Thanks, Jean-Pierre. We anticipate that our Q2 activity will be significantly impacted by the diverse lockdowns and social distancing imposed by governments where we operate, but we hope that we will revert to a positive trend in the following quarters. As in most of our operating jurisdictions, there is a clear consensus that governments consider our mineral and metal activity as an essential industry. We will be particularly following the evolution of the market, and we take the appropriate actions to adapt quickly when necessary.
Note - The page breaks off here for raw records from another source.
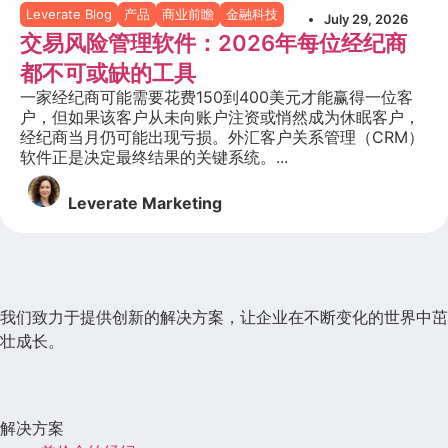
Leverate Blog
产品
商业前瞻
金融科技
July 29, 2026
交易风险管理软件：2026年每位经纪商
都不可或缺的工具
一家经纪商可能需要花费150到400美元才能赢得一位客
户，但如果该客户从未向账户注资或悄然成为休眠客户，
经纪商当月仍可能出现亏损。外汇客户关系管理（CRM）
软件正是决定最终结果的关键系统。...
Leverate Marketing
我们致力于提供创新的解决方案，让企业在不断变化的世界中茁
壮成长。
解决方案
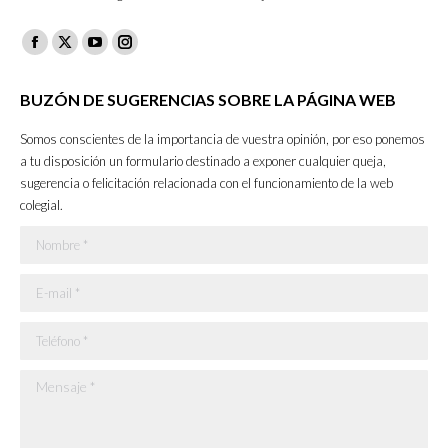
Facebook
X
YouTube
Instagram
page
page
page
page
BUZÓN DE SUGERENCIAS SOBRE LA PÁGINA WEB
opens
opens
opens
opens
in
in
in
in
Somos conscientes de la importancia de vuestra opinión, por eso ponemos
new
new
new
new
a tu disposición un formulario destinado a exponer cualquier queja,
sugerencia o felicitación relacionada con el funcionamiento de la web
window
window
window
window
colegial.
Nombre *
E-mail *
Teléfono *
Mensaje *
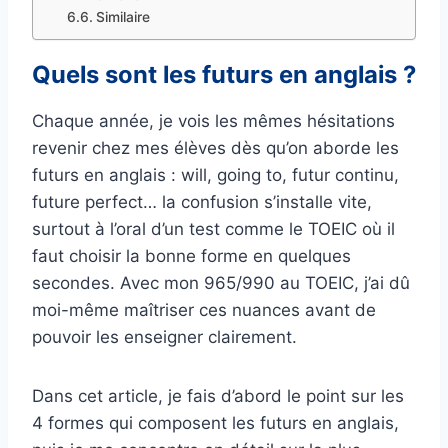
Similaire
Quels sont les futurs en anglais ?
Chaque année, je vois les mêmes hésitations
revenir chez mes élèves dès qu’on aborde les
futurs en anglais : will, going to, futur continu,
future perfect… la confusion s’installe vite,
surtout à l’oral d’un test comme le TOEIC où il
faut choisir la bonne forme en quelques
secondes. Avec mon 965/990 au TOEIC, j’ai dû
moi-même maîtriser ces nuances avant de
pouvoir les enseigner clairement.
Dans cet article, je fais d’abord le point sur les
4 formes qui composent les futurs en anglais,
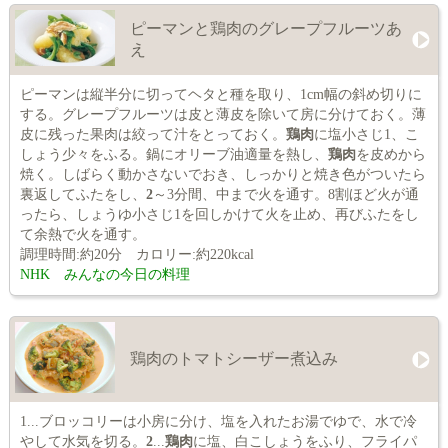
ピーマンと鶏肉のグレープフルーツあ
え
ピーマンは縦半分に切ってヘタと種を取り、1cm幅の斜め切りに
する。グレープフルーツは皮と薄皮を除いて房に分けておく。薄
皮に残った果肉は絞って汁をとっておく。
鶏肉
に塩小さじ1、こ
しょう少々をふる。鍋にオリーブ油適量を熱し、
鶏肉
を皮めから
焼く。しばらく動かさないでおき、しっかりと焼き色がついたら
裏返してふたをし、
2
～3分間、中まで火を通す。8割ほど火が通
ったら、しょうゆ小さじ1を回しかけて火を止め、再びふたをし
て余熱で火を通す。
調理時間:約20分 カロリー:約220kcal
NHK みんなの今日の料理
鶏肉のトマトシーザー煮込み
1...ブロッコリーは小房に分け、塩を入れたお湯でゆで、水で冷
やして水気を切る。
2
...
鶏肉
に塩、白こしょうをふり、フライパ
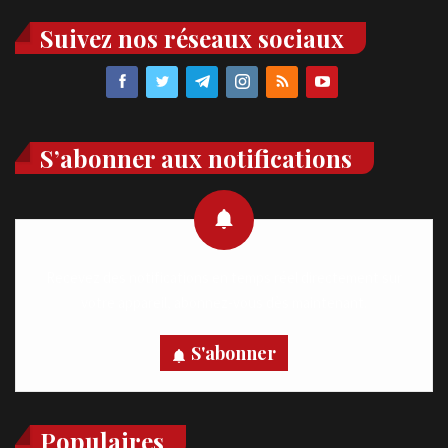
Suivez nos réseaux sociaux
S’abonner aux notifications
Recevez des notifications en temps réel directement sur
votre appareil, abonnez-vous dès maintenant.
S'abonner
Populaires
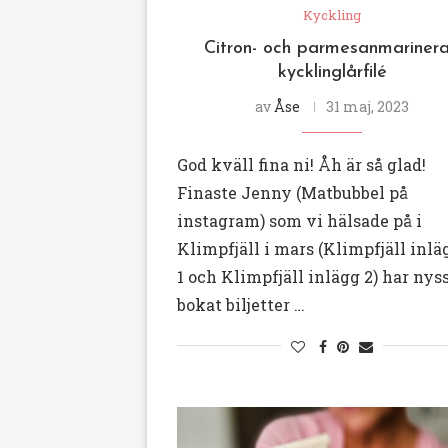
Kyckling
Citron- och parmesanmariner
kycklinglårfilé
av
Åse
31 maj, 2023
God kväll fina ni! Åh är så glad!
Finaste Jenny (Matbubbel på
instagram) som vi hälsade på i
Klimpfjäll i mars (Klimpfjäll inlä
1 och Klimpfjäll inlägg 2) har nys
bokat biljetter …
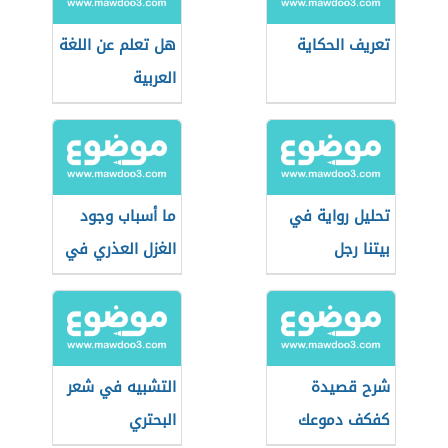
تعريف الحكاية
هل تعلم عن اللغة
العربية
تحليل رواية في
ما أسباب وجود
بيتنا رجل
الغزل العذري في
العصر العباسي؟
شرح قصيدة
التشبيه في شعر
كفكف دموعك
البحتري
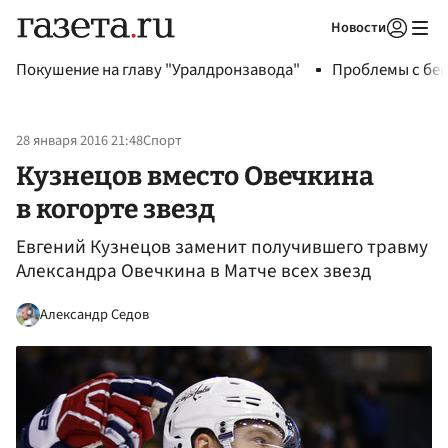
Новости
Авторизоваться
Покушение на главу "Уралдронзавода"
Проблемы с бен
28 января 2016 21:48
Спорт
Кузнецов вместо Овечкина
в когорте звезд
Евгений Кузнецов заменит получившего травму
Александра Овечкина в Матче всех звезд
Александр Седов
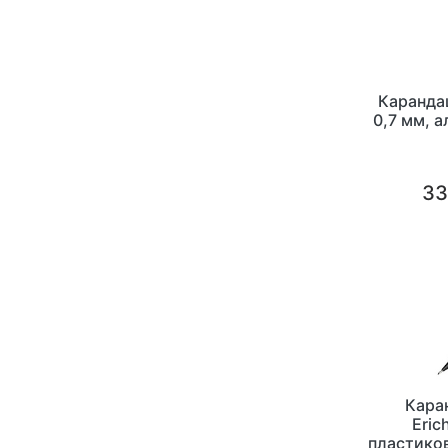
Карандаш
0,7 мм, 
33
Кара
Eric
пластиков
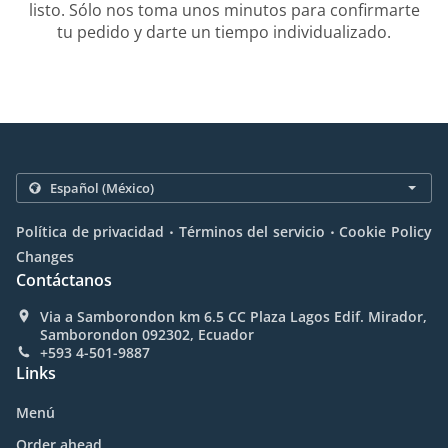
listo. Sólo nos toma unos minutos para confirmarte
tu pedido y darte un tiempo individualizado.
.
.
Política de privacidad
Términos del servicio
Cookie Policy
Changes
Contáctanos
Via a Samborondon km 6.5 CC Plaza Lagos Edif. Mirador,
Samborondon 092302, Ecuador
+593 4-501-9887
Links
Menú
Order ahead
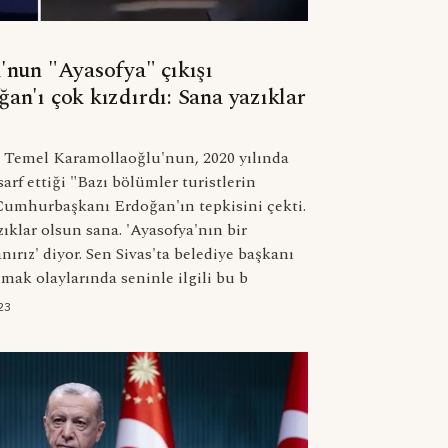
nun "Ayasofya" çıkışı
n'ı çok kızdırdı: Sana yazıklar
ı Temel Karamollaoğlu'nun, 2020 yılında
arf ettiği "Bazı bölümler turistlerin
i Cumhurbaşkanı Erdoğan'ın tepkisini çekti.
klar olsun sana. 'Ayasofya'nın bir
rız' diyor. Sen Sivas'ta belediye başkanı
k olaylarında seninle ilgili bu b
23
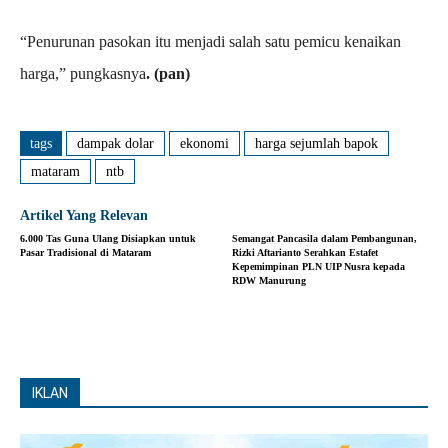
“Penurunan pasokan itu menjadi salah satu pemicu kenaikan
harga,” pungkasnya
. (pan)
tags
dampak dolar
ekonomi
harga sejumlah bapok
mataram
ntb
Artikel Yang Relevan
6.000 Tas Guna Ulang Disiapkan untuk
Semangat Pancasila dalam Pembangunan,
Pasar Tradisional di Mataram
Rizki Aftarianto Serahkan Estafet
Kepemimpinan PLN UIP Nusra kepada
RDW Manurung
IKLAN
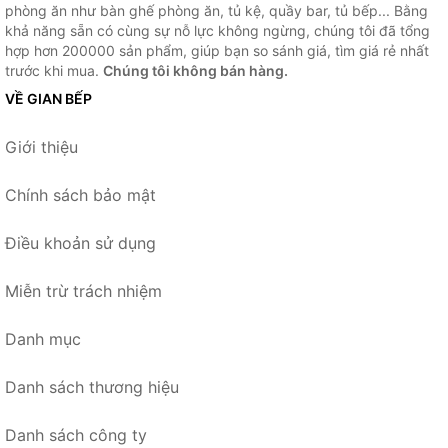
phòng ăn như bàn ghế phòng ăn, tủ kệ, quầy bar, tủ bếp... Bằng
khả năng sẵn có cùng sự nỗ lực không ngừng, chúng tôi đã tổng
hợp hơn 200000 sản phẩm, giúp bạn so sánh giá, tìm giá rẻ nhất
trước khi mua.
Chúng tôi không bán hàng.
VỀ GIAN BẾP
Giới thiệu
Chính sách bảo mật
Điều khoản sử dụng
Miễn trừ trách nhiệm
Danh mục
Danh sách thương hiệu
Danh sách công ty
While it is way too early to get any vision of the type of recovery the world's economy will experience, we're confident that our mix of commodities, including water, and our clients' portfolio will help us to go through the challenging period to come. Thank you for listening. I will now turn the call to the operator, who will take the first question. Operator?
As a reminder, to ask a question, you'll need to press star one on your telephone. To withdraw your question, please press the pound or hash key. Please stand by while we compile the Q&A roster. There are no questions at this time.
Oh, thank you. Thank you so much. Enjoy your Labor Day, and talk to you for the next quarter. Bye-bye.
Thank you. Bye-bye.
Ladies and gentlemen, this concludes today's conference call. Thank you for participating. You may now disconnect.